== Data shown ==
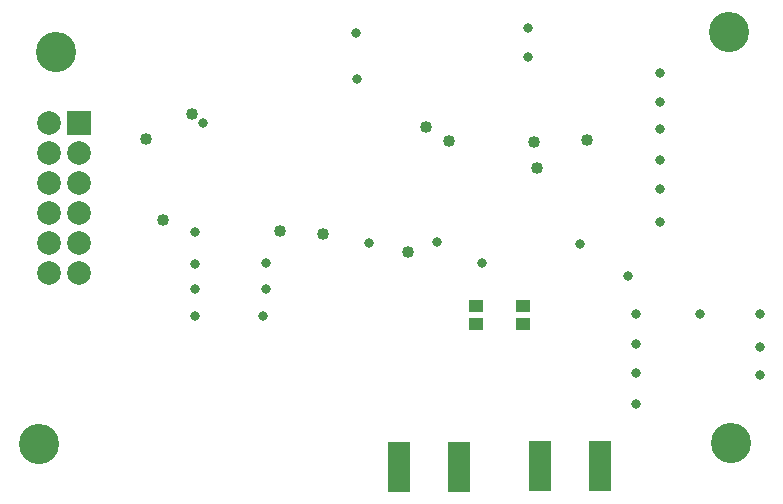
<source format=gbs>
G04*
G04 #@! TF.GenerationSoftware,Altium Limited,Altium Designer,24.5.2 (23)*
G04*
G04 Layer_Color=16711935*
%FSLAX25Y25*%
%MOIN*%
G70*
G04*
G04 #@! TF.SameCoordinates,D208CBCF-4B6E-48A8-A20F-7FDAAE84B22A*
G04*
G04*
G04 #@! TF.FilePolarity,Negative*
G04*
G01*
G75*
%ADD37R,0.05131X0.03950*%
%ADD39R,0.07800X0.16800*%
%ADD41C,0.13398*%
%ADD42R,0.07887X0.07887*%
%ADD43C,0.07887*%
%ADD44C,0.03200*%
%ADD45C,0.03202*%
%ADD46C,0.04000*%
D37*
X166532Y60343D02*
D03*
Y66248D02*
D03*
X182283Y66142D02*
D03*
Y60236D02*
D03*
D39*
X208032Y12795D02*
D03*
X188031D02*
D03*
X140787Y12598D02*
D03*
X160787D02*
D03*
D41*
X250787Y157677D02*
D03*
X26772Y150984D02*
D03*
X20866Y20079D02*
D03*
X251772Y20472D02*
D03*
D42*
X34252Y127126D02*
D03*
D43*
Y87126D02*
D03*
Y97126D02*
D03*
Y107126D02*
D03*
Y117126D02*
D03*
X24252Y87126D02*
D03*
Y97126D02*
D03*
Y107126D02*
D03*
Y117126D02*
D03*
Y127126D02*
D03*
X34252Y77126D02*
D03*
X24252D02*
D03*
D44*
X153543Y87598D02*
D03*
X168504Y80481D02*
D03*
X261221Y43307D02*
D03*
Y52559D02*
D03*
Y63583D02*
D03*
X219882Y33661D02*
D03*
Y43701D02*
D03*
Y53543D02*
D03*
X184031Y149295D02*
D03*
Y158795D02*
D03*
X73032Y62795D02*
D03*
Y71795D02*
D03*
Y80295D02*
D03*
Y90795D02*
D03*
X75532Y127295D02*
D03*
X228031Y94295D02*
D03*
Y105295D02*
D03*
Y114795D02*
D03*
Y125295D02*
D03*
Y134295D02*
D03*
Y143795D02*
D03*
X241142Y63583D02*
D03*
X201378Y86806D02*
D03*
X95669Y62795D02*
D03*
X96457Y71904D02*
D03*
X96653Y80512D02*
D03*
X130905Y87205D02*
D03*
X127032Y141795D02*
D03*
X126532Y157295D02*
D03*
X217323Y76181D02*
D03*
D45*
X219882Y63386D02*
D03*
D46*
X143898Y84252D02*
D03*
X115551Y90158D02*
D03*
X71850Y130315D02*
D03*
X203543Y121653D02*
D03*
X186024Y120866D02*
D03*
X56496Y121850D02*
D03*
X157677Y121260D02*
D03*
X186811Y112205D02*
D03*
X101378Y91339D02*
D03*
X149884Y125724D02*
D03*
X62205Y94882D02*
D03*
M02*

</source>
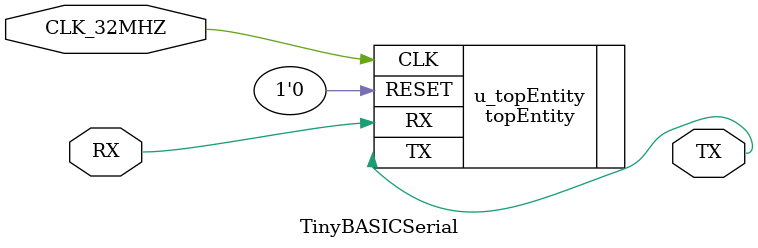
<source format=v>
module TinyBASICSerial(
           input        CLK_32MHZ,
           input        RX,
           output       TX
           );

   topEntity u_topEntity
     (.CLK(CLK_32MHZ),
      .RESET(1'b0),
      .RX(RX),
      .TX(TX)
      );

endmodule

</source>
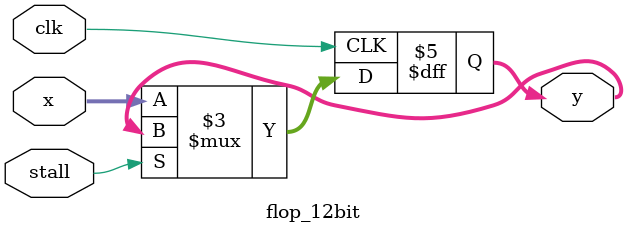
<source format=v>
module flop_12bit(stall, x, y,clk);
input stall,clk;
input [11:0] x;
output reg [11:0]y;

always @(posedge clk)begin
if(stall)
y<=y;
else
y<=x;

end
endmodule

</source>
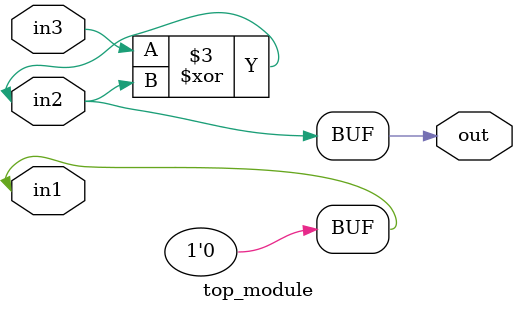
<source format=sv>
module top_module (
  input in1,
  input in2,
  input in3,
  output logic out
);
  
  // XNOR gate
  assign {^in1, ^in2} = out;
  
  // XOR gate
  xor #2 u1(.a(out), .b(in3), .z(out));
  
endmodule

</source>
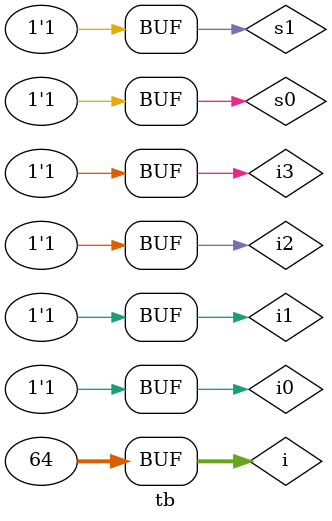
<source format=v>
module mux41(input i0,i1,i2,i3,s0,s1, output y);
	assign y = s1?(s0?i3:i2):(s0?i1:i0);
endmodule

module tb();

	reg i0,i1,i2,i3,s0,s1;
	wire y;
	integer i;
	mux41 m(i0,i1,i2,i3,s0,s1,y);
	initial begin
		for(i=0;i<64;i=i+1) begin
			{i0,i1,i2,i3,s0,s1} = i;
			#1;
		end
	end
endmodule

</source>
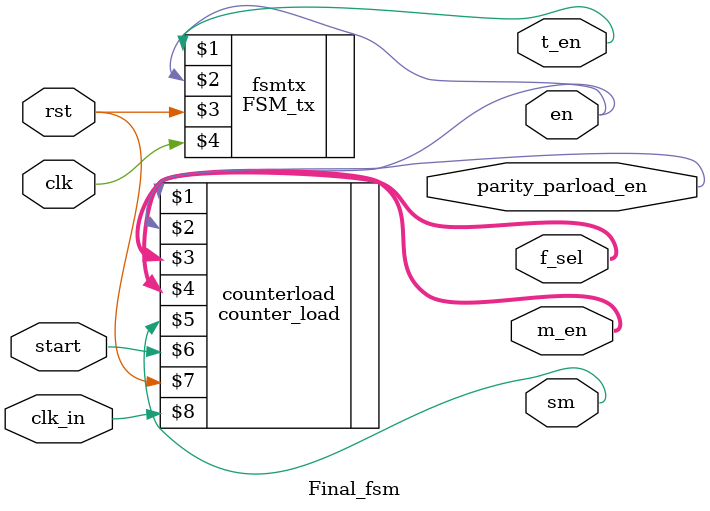
<source format=v>
`timescale 1ns / 1ps


//module Final_fsm(en,parity_parload_en,p_en,t_en,f_sel,m_en,sm,start,rst,clk_in,clk);
module Final_fsm(en,parity_parload_en,t_en,f_sel,m_en,sm,start,rst,clk_in,clk);
parameter K=32;//1024
parameter K_N=256;

parameter Lm=32;
parameter La=8;
parameter MSEL_BITSIZE = 2;//log2(K/(Lm*La))

output en,parity_parload_en;
//output p_en;
output t_en,sm;//  t_en for transmission mux ,sm for data mux;
output [1:0] f_sel;
output[MSEL_BITSIZE-1:0] m_en; // for selecting message and corressponding circulant matrix 
input start,rst,clk_in,clk;
wire en;

defparam fsmtx.K=K,fsmtx.N_K=K_N;
FSM_tx fsmtx(t_en,en,rst,clk);

defparam counterload.K=K, counterload.Lm=Lm, counterload.La=La, counterload.MSEL_BITSIZE = MSEL_BITSIZE;
counter_load counterload(en,parity_parload_en,f_sel,m_en,sm,start,rst,clk_in);
//parity_load parityload(p_en,en,rst,clk_in);

endmodule
</source>
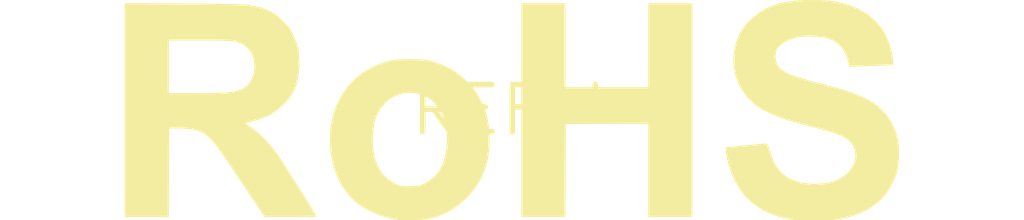
<source format=kicad_pcb>
(kicad_pcb (version 20240108) (generator pcbnew)

  (general
    (thickness 1.6)
  )

  (paper "A4")
  (layers
    (0 "F.Cu" signal)
    (31 "B.Cu" signal)
    (32 "B.Adhes" user "B.Adhesive")
    (33 "F.Adhes" user "F.Adhesive")
    (34 "B.Paste" user)
    (35 "F.Paste" user)
    (36 "B.SilkS" user "B.Silkscreen")
    (37 "F.SilkS" user "F.Silkscreen")
    (38 "B.Mask" user)
    (39 "F.Mask" user)
    (40 "Dwgs.User" user "User.Drawings")
    (41 "Cmts.User" user "User.Comments")
    (42 "Eco1.User" user "User.Eco1")
    (43 "Eco2.User" user "User.Eco2")
    (44 "Edge.Cuts" user)
    (45 "Margin" user)
    (46 "B.CrtYd" user "B.Courtyard")
    (47 "F.CrtYd" user "F.Courtyard")
    (48 "B.Fab" user)
    (49 "F.Fab" user)
    (50 "User.1" user)
    (51 "User.2" user)
    (52 "User.3" user)
    (53 "User.4" user)
    (54 "User.5" user)
    (55 "User.6" user)
    (56 "User.7" user)
    (57 "User.8" user)
    (58 "User.9" user)
  )

  (setup
    (pad_to_mask_clearance 0)
    (pcbplotparams
      (layerselection 0x00010fc_ffffffff)
      (plot_on_all_layers_selection 0x0000000_00000000)
      (disableapertmacros false)
      (usegerberextensions false)
      (usegerberattributes false)
      (usegerberadvancedattributes false)
      (creategerberjobfile false)
      (dashed_line_dash_ratio 12.000000)
      (dashed_line_gap_ratio 3.000000)
      (svgprecision 4)
      (plotframeref false)
      (viasonmask false)
      (mode 1)
      (useauxorigin false)
      (hpglpennumber 1)
      (hpglpenspeed 20)
      (hpglpendiameter 15.000000)
      (dxfpolygonmode false)
      (dxfimperialunits false)
      (dxfusepcbnewfont false)
      (psnegative false)
      (psa4output false)
      (plotreference false)
      (plotvalue false)
      (plotinvisibletext false)
      (sketchpadsonfab false)
      (subtractmaskfromsilk false)
      (outputformat 1)
      (mirror false)
      (drillshape 1)
      (scaleselection 1)
      (outputdirectory "")
    )
  )

  (net 0 "")

  (footprint "RoHS-Logo_6mm_SilkScreen" (layer "F.Cu") (at 0 0))

)

</source>
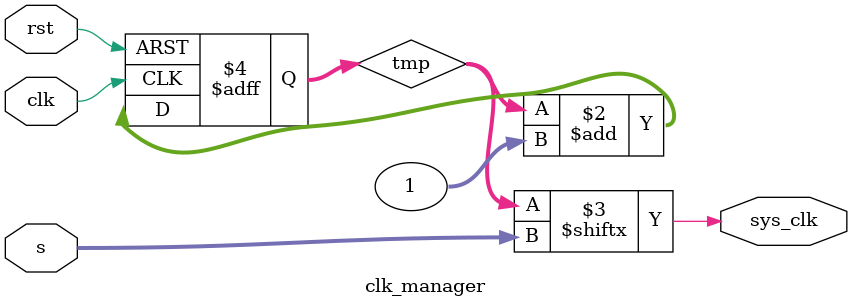
<source format=v>
`timescale 1ns / 1ps


module clk_manager
        (
        input clk,
        input rst,
        input [4:0] s,
        output sys_clk //output
        );
        
        reg [31:0] tmp;
        //assign s[4] = 1;
        always@(posedge clk or posedge rst)
            begin                   
            if(rst)             
                tmp <=0;        
            else                
                tmp <= tmp+1;   
        end                     
                                
        assign sys_clk = tmp[s];
endmodule

</source>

== Aim of the task ==
When a line in the data contains the string "CrtYd", copy that line.

== Task result ==
    (46 "B.CrtYd" user "B.Courtyard")
    (47 "F.CrtYd" user "F.Courtyard")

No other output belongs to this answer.